Italian Man
Il mondo della moda maschile, in apparenza più statico di quello femminile, è animato in realtà da un dinamismo carsico, in cui si celano tutti i mood dell’identità virile.
Fino a qualche tempo fa la differenziazione la faceva l’abito, mentre ora sono gli accessori ed i segni corporali (dal piercing al tatuaggio, dal trucco al capello tinto) le prove di pluralità, ovvero simboli di eversione estetica, che tuttavia non mirano più a demarcare un genere, bensì aspirano alla mera libertà espressiva, dietro cui si cela un bisogno di tutelare la propria intimità. Quindi, sì al conformismo dell’uniforme nel vestire, ma con spirito dissacratorio dell’idea di ordine, alla ricerca di “valori nuovi” che sempre più concilino “bello” con “buono”.
Quasi tutti gli stilisti, in effetti, sono alle prese con la reinterpretazione di se stessi omogeneizzando la gamma di simboli entro cui muoversi, ispirandosi quindi ad una sorta di personale “divisa” ed ordinando l’estetica secondo architetture diverse.
Il vero fascino della divisa, forse, sta proprio nella opportunità di contraddizione che essa offre tra il conformarsi all’autorità e, nello stesso tempo, il violare la disciplina, sottraendo identità personale e restituendone una meramente fisica. Quando manca una dimensione “epica” del vivere, tanto vale acquisirne una ideale, elegante e formale, che consenta l’affermazione di sé per altre vie creative.
Riguardo alle divise indossate da tanti giovani (pantaloni larghi, magliette striminzite in vita, piumini dalla grafica aggressiva, ecc.), pare che in loro alligni una sorta di timore di vivere e, per vincerlo, adottino una corazza protettiva, che consenta di non lordarsi le mani e, intanto, di continuare a giocare, delegando le emozioni vere ai protagonisti virtuali delle play-station.
Quando invece l’informalità nel vestire riguarda l’uomo, il discorso cambia: dietro al fenomeno, infatti, si nascondono una sofisticazione della ricerca estetica e la sperimentazione di materiali innovativi.

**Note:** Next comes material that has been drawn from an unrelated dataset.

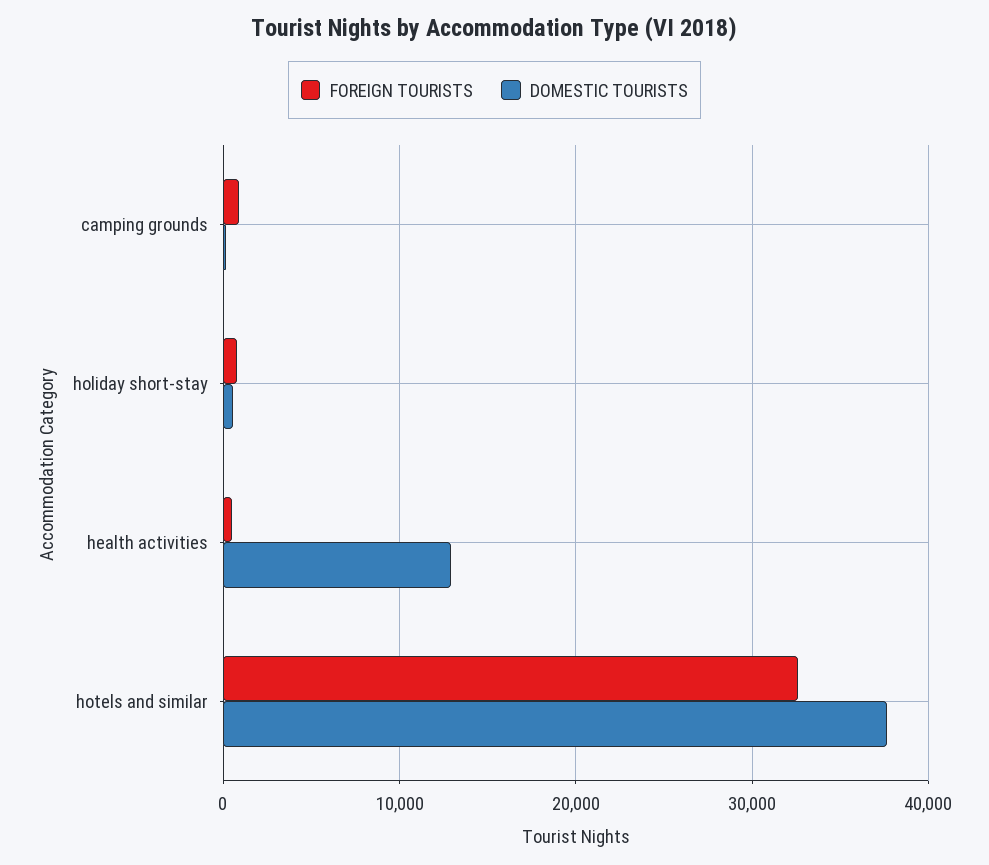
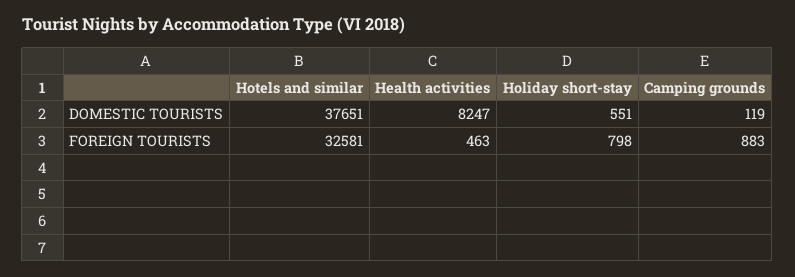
DOMESTIC TOURISTS, health activities: 13000 -> 8247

Se è vero che l’apparente trasandatezza attinge a piene mani al mondo “eroico” del cinema (dai cow-boy ai belli e dannati che bruciano la gioventù), è altrettanto vero che il casual ha sempre giocato e vinto sul terreno del fascino della libertà, quasi prefigurando una sorta di “men’s lib”.
Il passo dal casual allo sportswear è stato poi breve, tanto che non esistono ormai linee di confine nette tra i due ambiti. Del resto, sono rimasti in pochi, tra gli stilisti, a praticare filosofie diverse per i due mondi, con Prada che addirittura è stata l’apripista di questa fusione di generi, vestendo di comodità la raffinatezza. E proprio nella direzione del rispetto di un’estetica formale unita a benessere sostanziale si stanno muovendo le aziende di moda più grandi.
Comunque sbaglia chi pensa che lo sportswear sia tutto nylon e acrilico, perché anche qui si distinguono due anime: una più “da palestra”, l’altra più fine e aristocratica, da “gentiluomo di campagna”, che si ispira alla natura nei colori e nei tessuti eco-friendly. Quindi, il concetto di moda maschile si mescola sempre più con quello di novità, intesa anche e soprattutto come ricerca scientifica che mira a togliere peso alla forma.
Si può forse parlare di neo-edonismo? Forse sì, come testimoniano le ultime sfilate, tese a rilanciare il made in Italy in questa direzione.
Tuttavia, non scordiamo che quando gli stranieri cercano il meglio dello stile italiano, si rivolgono ancora prevalentemente al classico: vedi Hollywood, le cui major continuano a far confezionare gli abiti di scena in Italia ed a preferire per i protagonisti dei film di punta le grandi griffe del Belpaese (James Bond docet). E gli stilisti, dal canto loro, spesso considerano gli attori i migliori testimonial dei loro abiti, parlando tutti la stessa lingua e così corroborando l’idea che questi due mondi siano assolutamente contigui, impegnati entrambi a “fare spettacolo”.
Plus ça change, plus c’est la même chose.